### What is needed
Rewrite the rows below with each "Bio Diesel" changed to "Biodiesel" and everything else left as it is. Leave the pictures out.

### Records supplied

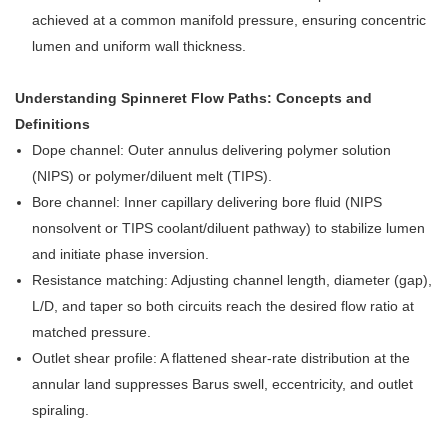
achieved at a common manifold pressure, ensuring concentric
lumen and uniform wall thickness.
Understanding Spinneret Flow Paths: Concepts and
Definitions
Dope channel: Outer annulus delivering polymer solution
(NIPS) or polymer/diluent melt (TIPS).
Bore channel: Inner capillary delivering bore fluid (NIPS
nonsolvent or TIPS coolant/diluent pathway) to stabilize lumen
and initiate phase inversion.
Resistance matching: Adjusting channel length, diameter (gap),
L/D, and taper so both circuits reach the desired flow ratio at
matched pressure.
Outlet shear profile: A flattened shear-rate distribution at the
annular land suppresses Barus swell, eccentricity, and outlet
spiraling.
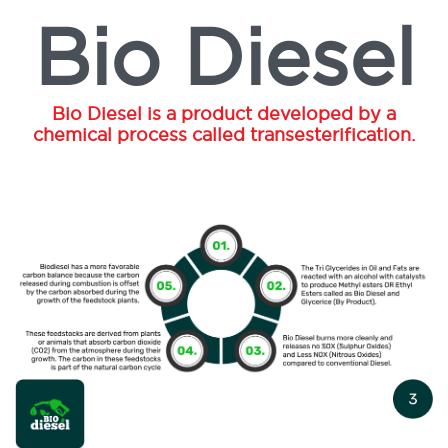
Bio Diesel
Bio Diesel is a product developed by a
chemical process called transesterification.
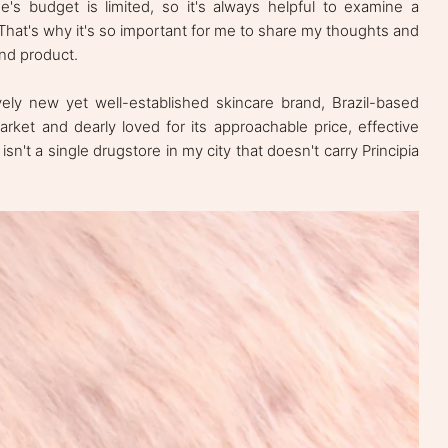
's budget is limited, so it's always helpful to examine a
. That's why it's so important for me to share my thoughts and
and product.
ively new yet well-established skincare brand, Brazil-based
 market and dearly loved for its approachable price, effective
isn't a single drugstore in my city that doesn't carry Principia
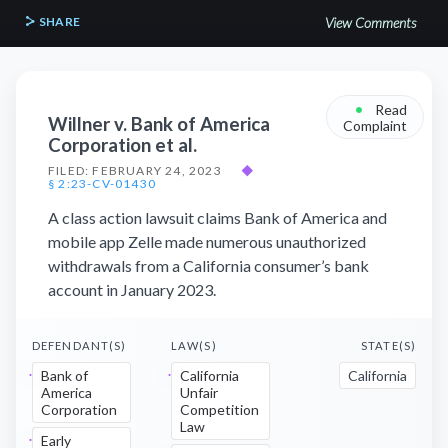
SHARE
View Comments
•
Read
Willner v. Bank of America
Complaint
Corporation et al.
FILED: FEBRUARY 24, 2023
◆
§ 2:23-CV-01430
A class action lawsuit claims Bank of America and
mobile app Zelle made numerous unauthorized
withdrawals from a California consumer’s bank
account in January 2023.
DEFENDANT(S)
LAW(S)
STATE(S)
Bank of
California
California
America
Unfair
Corporation
Competition
Law
Early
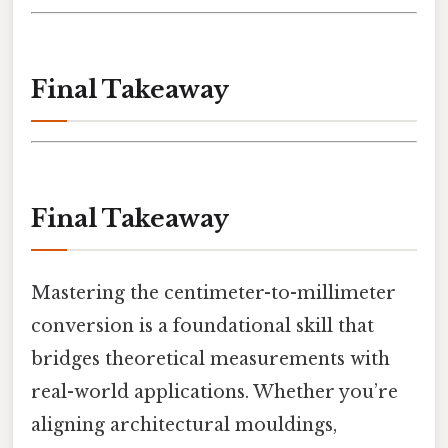
Final Takeaway
Final Takeaway
Mastering the centimeter-to-millimeter
conversion is a foundational skill that
bridges theoretical measurements with
real-world applications. Whether you’re
aligning architectural mouldings,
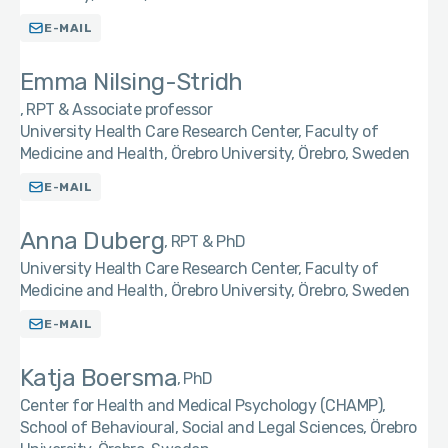
E-MAIL
Emma Nilsing-Stridh
RPT & Associate professor
University Health Care Research Center, Faculty of
Medicine and Health, Örebro University, Örebro, Sweden
E-MAIL
Anna Duberg
RPT & PhD
University Health Care Research Center, Faculty of
Medicine and Health, Örebro University, Örebro, Sweden
E-MAIL
Katja Boersma
PhD
Center for Health and Medical Psychology (CHAMP),
School of Behavioural, Social and Legal Sciences, Örebro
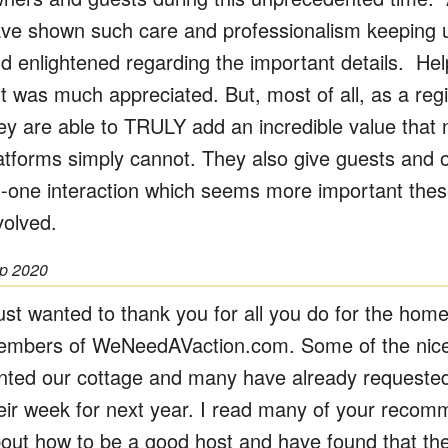
ve shown such care and professionalism keeping u
d enlightened regarding the important details. Help 
t was much appreciated. But, most of all, as a reg
ey are able to TRULY add an incredible value that 
atforms simply cannot. They also give guests and 
-one interaction which seems more important these
volved.
p 2020
just wanted to thank you for all you do for the hom
mbers of WeNeedAVaction.com. Some of the nices
nted our cottage and many have already requested
eir week for next year. I read many of your recom
out how to be a good host and have found that th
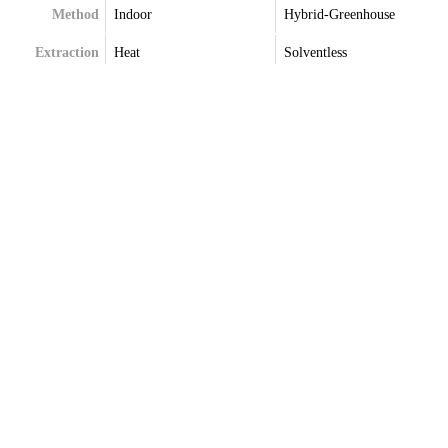
Method
Indoor
Hybrid-Greenhouse
Extraction
Heat
Solventless
Terpenes
Terpenes May Vary
Terpenes May Vary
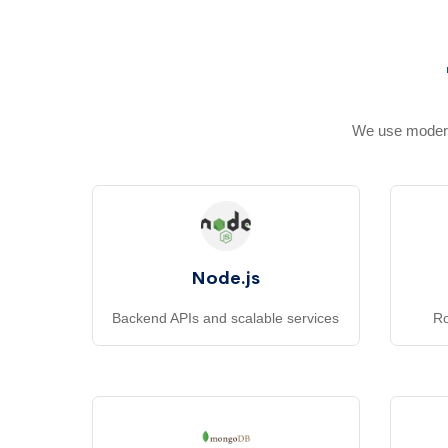
We use modern,
Node.js
Backend APIs and scalable services
Ro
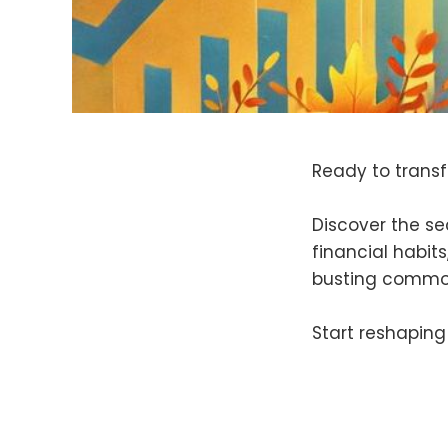
Ready to trans
Discover the se
financial habits
busting common
Start reshaping 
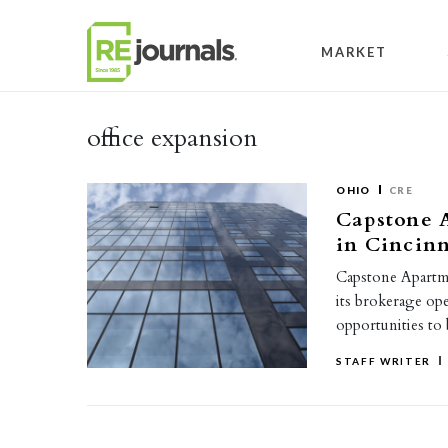
Skip to content
MARKET
office expansion
OHIO
CRE
Capstone A
in Cincinn
Capstone Apartme
its brokerage op
opportunities to 
STAFF WRITER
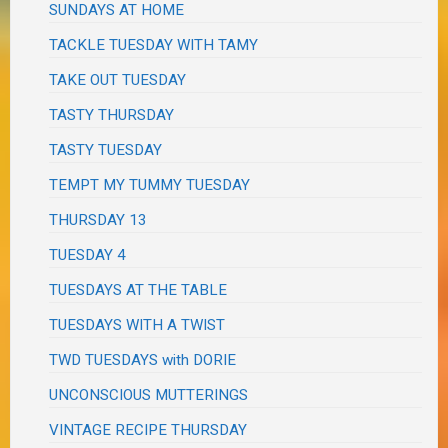
SUNDAYS AT HOME
TACKLE TUESDAY WITH TAMY
TAKE OUT TUESDAY
TASTY THURSDAY
TASTY TUESDAY
TEMPT MY TUMMY TUESDAY
THURSDAY 13
TUESDAY 4
TUESDAYS AT THE TABLE
TUESDAYS WITH A TWIST
TWD TUESDAYS with DORIE
UNCONSCIOUS MUTTERINGS
VINTAGE RECIPE THURSDAY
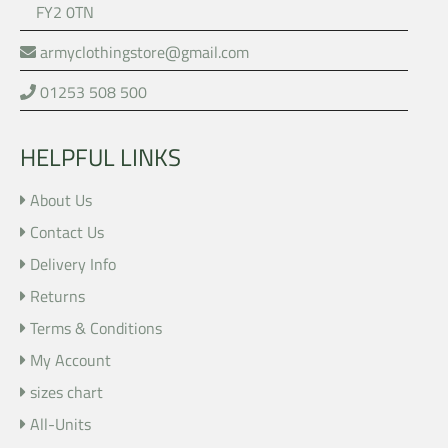
FY2 0TN
armyclothingstore@gmail.com
01253 508 500
HELPFUL LINKS
About Us
Contact Us
Delivery Info
Returns
Terms & Conditions
My Account
sizes chart
All-Units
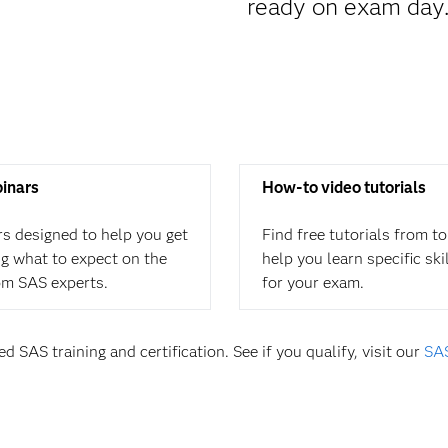
ready on exam day
binars
How-to video tutorials
rs designed to help you get
Find free tutorials from t
ing what to expect on the
help you learn specific ski
om SAS experts.
for your exam.
d SAS training and certification. See if you qualify, visit our
SAS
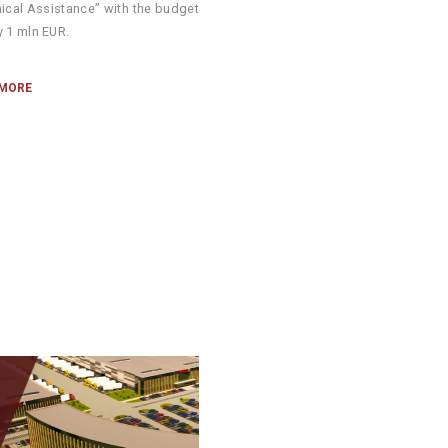
nical Assistance” with the budget
y 1 mln EUR.
 MORE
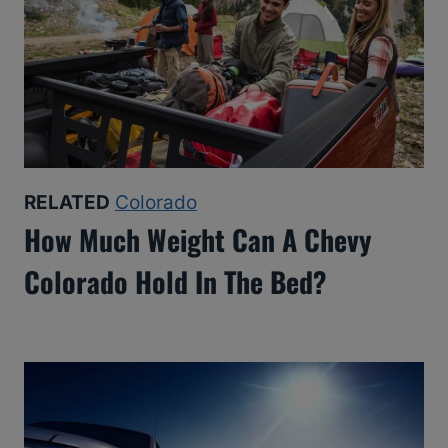
RELATED
Colorado
How Much Weight Can A Chevy
Colorado Hold In The Bed?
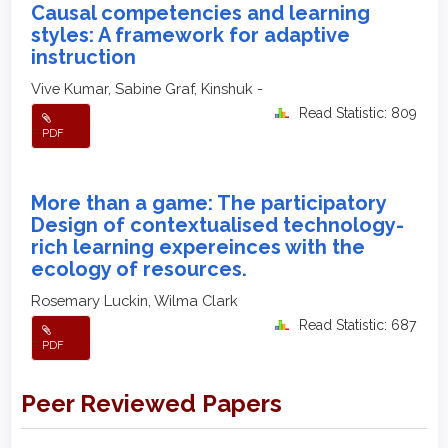
Causal competencies and learning
styles: A framework for adaptive
instruction
Vive Kumar, Sabine Graf, Kinshuk -
Read Statistic: 809
PDF
More than a game: The participatory
Design of contextualised technology-
rich learning expereinces with the
ecology of resources.
Rosemary Luckin, Wilma Clark
Read Statistic: 687
PDF
Peer Reviewed Papers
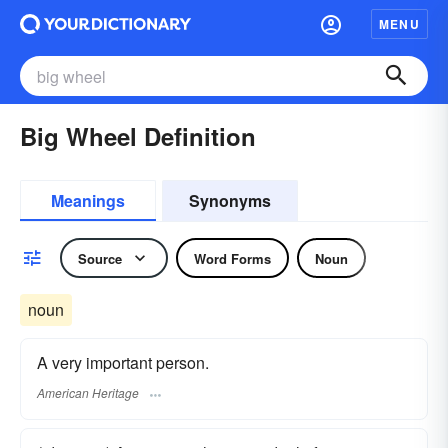
MENU
Big Wheel Definition
Meanings
Synonyms
Source
Word Forms
Noun
noun
A very important person.
American Heritage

### Solution
achieved at a common manifold pressure, ensuring concentric
lumen and uniform wall thickness.
Understanding Spinneret Flow Paths: Concepts and
Definitions
Dope channel: Outer annulus delivering polymer solution
(NIPS) or polymer/diluent melt (TIPS).
Bore channel: Inner capillary delivering bore fluid (NIPS
nonsolvent or TIPS coolant/diluent pathway) to stabilize lumen
and initiate phase inversion.
Resistance matching: Adjusting channel length, diameter (gap),
L/D, and taper so both circuits reach the desired flow ratio at
matched pressure.
Outlet shear profile: A flattened shear-rate distribution at the
annular land suppresses Barus swell, eccentricity, and outlet
spiraling.
Biodiesel
Biodiesel is a product developed by a
chemical process called transesterification.
's budget is limited, so it's always helpful to examine a
. That's why it's so important for me to share my thoughts and
and product.
ively new yet well-established skincare brand, Brazil-based
 market and dearly loved for its approachable price, effective
isn't a single drugstore in my city that doesn't carry Principia
SHARE
View Comments
•
Read
Willner v. Bank of America
Complaint
Corporation et al.
FILED: FEBRUARY 24, 2023
◆
§ 2:23-CV-01430
A class action lawsuit claims Bank of America and
mobile app Zelle made numerous unauthorized
withdrawals from a California consumer’s bank
account in January 2023.
DEFENDANT(S)
LAW(S)
STATE(S)
Bank of
California
California
America
Unfair
Corporation
Competition
Law
Early
Final Takeaway
Final Takeaway
Mastering the centimeter-to-millimeter
conversion is a foundational skill that
bridges theoretical measurements with
real-world applications. Whether you’re
aligning architectural mouldings,
E-MAIL
Emma Nilsing-Stridh
RPT & Associate professor
University Health Care Research Center, Faculty of
Medicine and Health, Örebro University, Örebro, Sweden
E-MAIL
Anna Duberg
RPT & PhD
University Health Care Research Center, Faculty of
Medicine and Health, Örebro University, Örebro, Sweden
E-MAIL
Katja Boersma
PhD
Center for Health and Medical Psychology (CHAMP),
School of Behavioural, Social and Legal Sciences, Örebro
ve shown such care and professionalism keeping u
d enlightened regarding the important details. Help 
t was much appreciated. But, most of all, as a reg
ey are able to TRULY add an incredible value that 
atforms simply cannot. They also give guests and 
-one interaction which seems more important these
volved.
p 2020
just wanted to thank you for all you do for the hom
mbers of WeNeedAVaction.com. Some of the nices
nted our cottage and many have already requested
eir week for next year. I read many of your recom
out how to be a good host and have found that th
Method
Indoor
Hybrid-Greenhouse
Extraction
Heat
Solventless
Terpenes
Terpenes May Vary
Terpenes May Vary
We use modern,
Node.js
Backend APIs and scalable services
Ro
Ready to trans
Discover the se
financial habits
busting common
Start reshaping 
Skip to content
MARKET
office expansion
OHIO
CRE
Capstone A
in Cincinn
Capstone Apartme
its brokerage op
opportunities to 
STAFF WRITER
SUNDAYS AT HOME
TACKLE TUESDAY WITH TAMY
TAKE OUT TUESDAY
TASTY THURSDAY
TASTY TUESDAY
TEMPT MY TUMMY TUESDAY
THURSDAY 13
TUESDAY 4
TUESDAYS AT THE TABLE
TUESDAYS WITH A TWIST
TWD TUESDAYS with DORIE
UNCONSCIOUS MUTTERINGS
VINTAGE RECIPE THURSDAY
FY2 0TN
armyclothingstore@gmail.com
01253 508 500
HELPFUL LINKS
About Us
Contact Us
Delivery Info
Returns
Terms & Conditions
My Account
sizes chart
All-Units
ready on exam day
binars
How-to video tutorials
rs designed to help you get
Find free tutorials from t
ing what to expect on the
help you learn specific ski
om SAS experts.
for your exam.
d SAS training and certification. See if you qualify, visit our
SAS
nical Assistance” with the budget
y 1 mln EUR.
 MORE
RELATED
Colorado
How Much Weight Can A Chevy
Colorado Hold In The Bed?
Causal competencies and learning
styles: A framework for adaptive
instruction
Vive Kumar, Sabine Graf, Kinshuk -
Read Statistic: 809
PDF
More than a game: The participatory
Design of contextualised technology-
rich learning expereinces with the
ecology of resources.
Rosemary Luckin, Wilma Clark
Read Statistic: 687
PDF
Peer Reviewed Papers
MENU
Big Wheel Definition
Meanings
Synonyms
Source
Word Forms
Noun
noun
A very important person.
American Heritage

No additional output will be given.